5-Oxoprolinuria is a biochemical finding that can arise from two underlying metabolic disorders. It is characterized by excretion of massive amounts of the chemical 5-oxoproline.
5-Oxoprolinuria is characterized by excretion of massive amounts of 5-oxoproline (pyroglutamic acid) in the urine, and abnormally high levels of this acid in the blood and cerebrospinal fluid. Without treatment, mental retardation, impaired muscle coordination (cerebellar ataxia), and seizures may occur.
This finding can result from generalized glutathionine synthetase deficiency or 5-oxoprolinase deficiency. It has also been reported where there is no enzyme defect in the gamma-glutamyl cycle in patients with severe burns or Stevens-Johnson syndrome.
Glutathionine Synthetase Deficiency
Glutathionine synthetase deficiency is a metabolic disorder characterized by excretion of the chemical 5-oxoproline in the urine, metabolic acidosis and increased rate of red cell hemolysis (premature breakdown of red blood cells). Some affected individuals also have central nervous system problems such as learning disability, seizures, poor balance and weakness of the limbs.
5-oxoprolinase deficiency also causes excretion of the chemical 5-oxoproline in the urine. There is no accompanying metabolic acidosis or hemolysis. Since there are only a few known cases the full clinical picture is as yet unknown.
5-Oxoprolinuria is inherited as an autosomal recessive trait. Human traits including the classic genetic diseases, are the product of the interaction of two genes for that condition, one received from the father and one from the mother. In recessive disorders, the condition does not appear unless a person inherits the same defective gene for the same trait from each parent.

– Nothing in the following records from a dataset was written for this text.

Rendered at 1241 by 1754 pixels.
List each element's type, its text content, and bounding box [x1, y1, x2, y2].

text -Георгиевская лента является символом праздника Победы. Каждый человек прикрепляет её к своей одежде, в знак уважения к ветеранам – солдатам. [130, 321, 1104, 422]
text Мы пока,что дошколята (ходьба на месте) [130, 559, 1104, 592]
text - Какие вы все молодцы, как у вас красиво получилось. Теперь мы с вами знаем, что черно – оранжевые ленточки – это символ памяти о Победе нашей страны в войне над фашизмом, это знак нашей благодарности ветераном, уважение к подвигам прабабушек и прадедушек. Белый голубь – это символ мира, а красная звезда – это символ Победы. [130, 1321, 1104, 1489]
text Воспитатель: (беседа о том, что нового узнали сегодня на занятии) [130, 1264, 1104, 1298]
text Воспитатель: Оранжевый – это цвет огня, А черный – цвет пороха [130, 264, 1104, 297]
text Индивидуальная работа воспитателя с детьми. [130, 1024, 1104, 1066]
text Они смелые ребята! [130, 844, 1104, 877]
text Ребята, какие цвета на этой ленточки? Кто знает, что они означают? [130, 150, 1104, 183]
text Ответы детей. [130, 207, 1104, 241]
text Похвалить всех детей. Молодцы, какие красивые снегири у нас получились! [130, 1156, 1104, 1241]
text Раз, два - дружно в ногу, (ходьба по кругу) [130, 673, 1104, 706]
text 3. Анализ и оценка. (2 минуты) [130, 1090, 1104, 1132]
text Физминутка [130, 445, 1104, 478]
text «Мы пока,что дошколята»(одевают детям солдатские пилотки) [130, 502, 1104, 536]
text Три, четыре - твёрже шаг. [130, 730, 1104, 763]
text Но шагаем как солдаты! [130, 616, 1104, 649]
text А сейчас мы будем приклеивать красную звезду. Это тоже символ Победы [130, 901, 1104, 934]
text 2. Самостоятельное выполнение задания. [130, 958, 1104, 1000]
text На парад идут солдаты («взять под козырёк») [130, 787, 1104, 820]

If an individual receives one normal gene and one gene for the disease, the person will be a carrier for the disease, but usually will not show symptoms. The risk of transmitting the disease to the children of a couple, both of whom are carriers for a recessive disorder, is 25 percent. Fifty percent of their children risk being carriers of the disease, but generally will not show symptoms of the disorder. Twenty-five percent of their children may receive both normal genes, one from each parent, and will be genetically normal (for that particular trait). The risk is the same for each pregnancy.
Glutathionine synthetase deficiency is treated with sodium bicarbonate to correct the metabolic acidosis. Vitamins E and C may also be given. Drugs that precipitate hemolysis should be avoided. There are no standard therapies for 5-oxoprolinase deficiency.
Glutathionine synthetase and 5-oxoprolinase deficiencies are inherited as autosomal recessive traits.
Genetic counseling should be offered to families in whom an inborn error of the gamma-glutamyl cycle is found.